## Provided text

# Portable recorders...Sony PCM-D50?



## Ricci (May 23, 2007)

I wasn't quite sure where to post this. 

I'm looking at getting basically a one unit recording solution for ease of use and transport. It's gonna be used to record bands live, practice sessions, dialog, musical ideas, etc. Basically everything. I'm not looking for the utmost sound quality, but i would like it to be good. I do need it to be able to handle very loud performances(125db) without overloading too bad. 

I'm looking at the Sony PCM-D50 right now for about 500 bucks. The other models I am looking at are the Olympus LS-10 and the Roland Eidirol. Does anybody have experience recording with these units, or this type of recorder? I don't. 

This is the Sony.

http://bssc.sel.sony.com/BroadcastandBusiness/DisplayModel?m=10013&sm=0&p=10&sp=83&id=90227


----------



## Ricci (May 23, 2007)

## Excerpted records
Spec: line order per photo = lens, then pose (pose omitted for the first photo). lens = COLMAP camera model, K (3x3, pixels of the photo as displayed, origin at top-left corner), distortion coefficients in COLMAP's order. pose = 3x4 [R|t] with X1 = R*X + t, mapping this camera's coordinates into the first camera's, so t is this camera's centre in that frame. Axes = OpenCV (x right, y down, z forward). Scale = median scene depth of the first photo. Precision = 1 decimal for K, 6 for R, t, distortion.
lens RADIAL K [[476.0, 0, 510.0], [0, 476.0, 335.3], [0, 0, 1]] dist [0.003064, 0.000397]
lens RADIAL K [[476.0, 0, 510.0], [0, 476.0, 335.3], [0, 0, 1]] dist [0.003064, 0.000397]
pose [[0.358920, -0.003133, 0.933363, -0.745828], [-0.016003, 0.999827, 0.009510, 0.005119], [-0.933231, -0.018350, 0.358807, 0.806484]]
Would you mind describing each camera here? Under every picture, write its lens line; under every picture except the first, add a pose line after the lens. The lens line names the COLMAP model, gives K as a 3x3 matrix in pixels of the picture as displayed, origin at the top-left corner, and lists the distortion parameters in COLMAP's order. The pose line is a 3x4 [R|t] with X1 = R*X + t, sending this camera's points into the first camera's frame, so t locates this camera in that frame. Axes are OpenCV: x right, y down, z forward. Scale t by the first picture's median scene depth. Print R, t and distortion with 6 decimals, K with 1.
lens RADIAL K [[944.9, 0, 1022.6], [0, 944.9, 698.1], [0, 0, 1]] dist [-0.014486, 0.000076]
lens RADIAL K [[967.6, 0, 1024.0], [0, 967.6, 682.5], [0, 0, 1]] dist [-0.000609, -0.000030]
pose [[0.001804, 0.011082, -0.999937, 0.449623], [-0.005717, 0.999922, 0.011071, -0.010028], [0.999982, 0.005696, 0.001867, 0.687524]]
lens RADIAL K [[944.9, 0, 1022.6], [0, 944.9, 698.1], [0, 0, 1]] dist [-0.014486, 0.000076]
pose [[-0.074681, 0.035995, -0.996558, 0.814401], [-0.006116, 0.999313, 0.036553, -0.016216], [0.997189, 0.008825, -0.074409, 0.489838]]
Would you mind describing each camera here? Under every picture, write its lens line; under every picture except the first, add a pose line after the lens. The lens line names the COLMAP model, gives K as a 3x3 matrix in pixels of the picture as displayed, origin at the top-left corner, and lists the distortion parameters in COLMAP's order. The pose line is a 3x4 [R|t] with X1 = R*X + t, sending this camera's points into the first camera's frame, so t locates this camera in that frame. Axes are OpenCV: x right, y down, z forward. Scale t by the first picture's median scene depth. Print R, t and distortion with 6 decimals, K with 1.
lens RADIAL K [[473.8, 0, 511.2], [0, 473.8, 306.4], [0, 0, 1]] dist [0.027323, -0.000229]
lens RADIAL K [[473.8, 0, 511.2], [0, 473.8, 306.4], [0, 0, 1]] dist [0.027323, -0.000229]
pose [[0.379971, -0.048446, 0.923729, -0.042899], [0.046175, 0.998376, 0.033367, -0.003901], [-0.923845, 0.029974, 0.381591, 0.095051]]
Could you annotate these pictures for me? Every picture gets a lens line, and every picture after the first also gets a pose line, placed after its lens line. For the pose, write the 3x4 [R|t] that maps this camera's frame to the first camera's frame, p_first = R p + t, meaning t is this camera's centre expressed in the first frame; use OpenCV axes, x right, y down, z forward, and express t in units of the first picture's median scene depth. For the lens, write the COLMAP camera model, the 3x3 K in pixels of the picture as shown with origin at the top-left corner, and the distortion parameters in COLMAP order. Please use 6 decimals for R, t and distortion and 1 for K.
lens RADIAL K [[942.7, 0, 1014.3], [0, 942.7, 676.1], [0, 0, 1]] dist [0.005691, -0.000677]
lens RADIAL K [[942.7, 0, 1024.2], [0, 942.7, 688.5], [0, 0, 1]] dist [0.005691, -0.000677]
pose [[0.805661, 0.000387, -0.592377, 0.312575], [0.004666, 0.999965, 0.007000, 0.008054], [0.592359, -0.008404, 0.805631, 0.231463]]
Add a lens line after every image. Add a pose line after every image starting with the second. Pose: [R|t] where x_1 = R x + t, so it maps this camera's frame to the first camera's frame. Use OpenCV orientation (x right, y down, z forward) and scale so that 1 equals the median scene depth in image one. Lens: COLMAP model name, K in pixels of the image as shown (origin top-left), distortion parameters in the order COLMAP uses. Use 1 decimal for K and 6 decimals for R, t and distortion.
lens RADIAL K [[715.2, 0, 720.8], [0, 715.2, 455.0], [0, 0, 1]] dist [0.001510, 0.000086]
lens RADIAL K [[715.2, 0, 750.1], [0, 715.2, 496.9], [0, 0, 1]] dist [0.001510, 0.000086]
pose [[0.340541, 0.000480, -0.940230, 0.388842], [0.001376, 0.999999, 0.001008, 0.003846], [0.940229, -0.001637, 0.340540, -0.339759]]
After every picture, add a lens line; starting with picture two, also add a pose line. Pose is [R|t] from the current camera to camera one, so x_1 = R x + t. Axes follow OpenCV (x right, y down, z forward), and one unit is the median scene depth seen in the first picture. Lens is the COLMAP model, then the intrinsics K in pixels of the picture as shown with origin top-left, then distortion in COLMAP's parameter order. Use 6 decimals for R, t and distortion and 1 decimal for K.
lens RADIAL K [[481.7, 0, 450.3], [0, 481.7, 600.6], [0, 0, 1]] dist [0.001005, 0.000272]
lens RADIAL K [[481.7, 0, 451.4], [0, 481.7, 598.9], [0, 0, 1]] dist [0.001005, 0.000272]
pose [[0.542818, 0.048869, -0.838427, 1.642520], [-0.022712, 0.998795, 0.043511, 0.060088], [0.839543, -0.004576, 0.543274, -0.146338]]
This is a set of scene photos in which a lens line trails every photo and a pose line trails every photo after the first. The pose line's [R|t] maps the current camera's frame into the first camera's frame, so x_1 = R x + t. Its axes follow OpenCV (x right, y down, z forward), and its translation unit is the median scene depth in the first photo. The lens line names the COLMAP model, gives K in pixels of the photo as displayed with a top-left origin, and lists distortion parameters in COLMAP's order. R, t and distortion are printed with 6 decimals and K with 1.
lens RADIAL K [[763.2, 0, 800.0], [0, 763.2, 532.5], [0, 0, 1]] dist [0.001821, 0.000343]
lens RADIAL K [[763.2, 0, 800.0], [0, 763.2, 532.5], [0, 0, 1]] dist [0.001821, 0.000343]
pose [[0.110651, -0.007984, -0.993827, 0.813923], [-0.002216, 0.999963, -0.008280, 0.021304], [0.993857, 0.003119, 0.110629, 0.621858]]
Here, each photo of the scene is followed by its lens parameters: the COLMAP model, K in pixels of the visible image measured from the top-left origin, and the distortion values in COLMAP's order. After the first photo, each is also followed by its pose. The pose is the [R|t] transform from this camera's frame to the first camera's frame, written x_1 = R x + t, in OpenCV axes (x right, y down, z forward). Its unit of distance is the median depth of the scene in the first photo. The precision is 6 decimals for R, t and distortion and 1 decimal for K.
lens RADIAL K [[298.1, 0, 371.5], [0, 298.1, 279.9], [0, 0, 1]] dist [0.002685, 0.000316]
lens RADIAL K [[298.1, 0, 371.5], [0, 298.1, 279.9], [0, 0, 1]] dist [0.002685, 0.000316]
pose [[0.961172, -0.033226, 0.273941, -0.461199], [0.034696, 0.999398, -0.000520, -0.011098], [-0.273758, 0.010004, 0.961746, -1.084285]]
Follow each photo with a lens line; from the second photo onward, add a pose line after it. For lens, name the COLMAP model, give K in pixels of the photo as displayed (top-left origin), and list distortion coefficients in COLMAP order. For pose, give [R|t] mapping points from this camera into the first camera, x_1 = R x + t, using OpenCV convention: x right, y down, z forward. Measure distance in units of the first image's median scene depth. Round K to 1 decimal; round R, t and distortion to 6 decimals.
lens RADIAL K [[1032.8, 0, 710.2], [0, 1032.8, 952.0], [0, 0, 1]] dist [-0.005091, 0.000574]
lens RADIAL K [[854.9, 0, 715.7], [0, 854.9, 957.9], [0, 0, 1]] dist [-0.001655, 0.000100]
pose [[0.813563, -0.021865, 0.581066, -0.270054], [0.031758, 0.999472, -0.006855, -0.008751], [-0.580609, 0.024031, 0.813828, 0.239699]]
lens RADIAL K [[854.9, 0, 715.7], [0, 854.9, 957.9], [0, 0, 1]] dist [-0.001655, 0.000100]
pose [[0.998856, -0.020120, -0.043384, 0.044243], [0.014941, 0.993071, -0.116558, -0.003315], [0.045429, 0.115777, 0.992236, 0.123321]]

## To do
Reproduce the thread about portable recorders verbatim, from its title to its final line. None of the data is needed here.

## Worked solution
# Portable recorders...Sony PCM-D50?



## Ricci (May 23, 2007)

I wasn't quite sure where to post this. 

I'm looking at getting basically a one unit recording solution for ease of use and transport. It's gonna be used to record bands live, practice sessions, dialog, musical ideas, etc. Basically everything. I'm not looking for the utmost sound quality, but i would like it to be good. I do need it to be able to handle very loud performances(125db) without overloading too bad. 

I'm looking at the Sony PCM-D50 right now for about 500 bucks. The other models I am looking at are the Olympus LS-10 and the Roland Eidirol. Does anybody have experience recording with these units, or this type of recorder? I don't. 

This is the Sony.

http://bssc.sel.sony.com/BroadcastandBusiness/DisplayModel?m=10013&sm=0&p=10&sp=83&id=90227


----------



## Ricci (May 23, 2007)